The Supreme Court held that, ultimately, the issues raised in Eurofood could only be decided with any certainty by the ECJ. It therefore formulated questions to be put to the ECJ. These are as follows:

1) Where a petition for winding-up is filed and a provisional liquidator appointed, is this sufficient to open proceedings under the Regulation?

2) It the answer to (1) is 'no', does the presentation of a winding-up petition (in Ireland) constitute the opening of insolvency proceedings by virtue of the Irish doctrine of relation back (which is the same as the position under English law)?

3) If a company's registered office and COMI are in one Member State, can the court of another Member State open main insolvency proceedings?

4) Where a parent and subsidiary are both situated within the EU, in deciding COMI, (a) should the subsidiary be viewed as a separate corporate entity; or (b) should the parent company's ability to control the subsidiary be the main factor influencing the court's decision?

5) If a decision purportedly opening main proceedings in one Member State is against the public policy of another Member State, is that second Member State nevertheless required to give effect to those main proceedings (under the doctrine of mutual recognition created by Article 17 of the Regulation)?

Comment

The issues surrounding the insolvency of Parmalat and the Parmalat Group highlight that the Regulation does not specifically provide for the insolvency of a Group which has subsidiaries in a number of different countries. Both the Irish High Court and Supreme Court were of the view that a subsidiary should be assessed independently from the control functions exercised by its parent company when evaluating COMI.

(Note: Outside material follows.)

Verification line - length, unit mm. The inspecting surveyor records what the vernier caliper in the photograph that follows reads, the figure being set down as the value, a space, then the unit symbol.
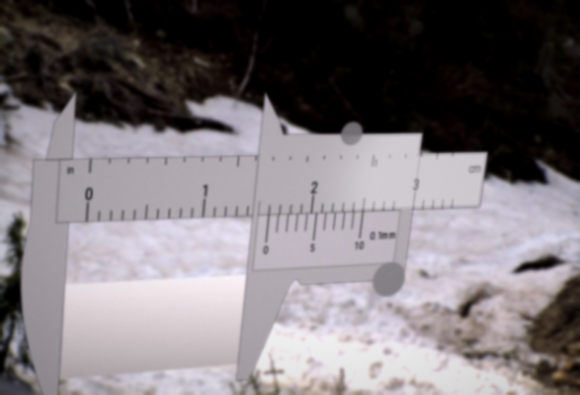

Eurofood also points to a significant difference between Ireland and the UK in that a provisional liquidator is included in Annex C to the Regulation as constituting a "liquidator" in respect of Ireland but not the UK.

The series of cases in the Irish and Italian courts highlight the problems of 'forum shopping' and jurisdictional conflicts, which the Regulations were supposed to avoid. The scope for differing interpretations of COMI and the lack of guidance concerning the effect of preamble 13 has contributed to this uncertainty. The decision of the Supreme Court is not conclusive and the decision of the ECJ on the Regulation will be important in providing greater certainty in how to apply the Regulation.

Once a decision on the question of interpretation has been given by the ECJ (which is not bound by its previous decisions), such interpretation is likely to be followed in subsequent cases. Over time, we can expect the ECJ to develop an independent interpretation of important concepts used in the Regulation.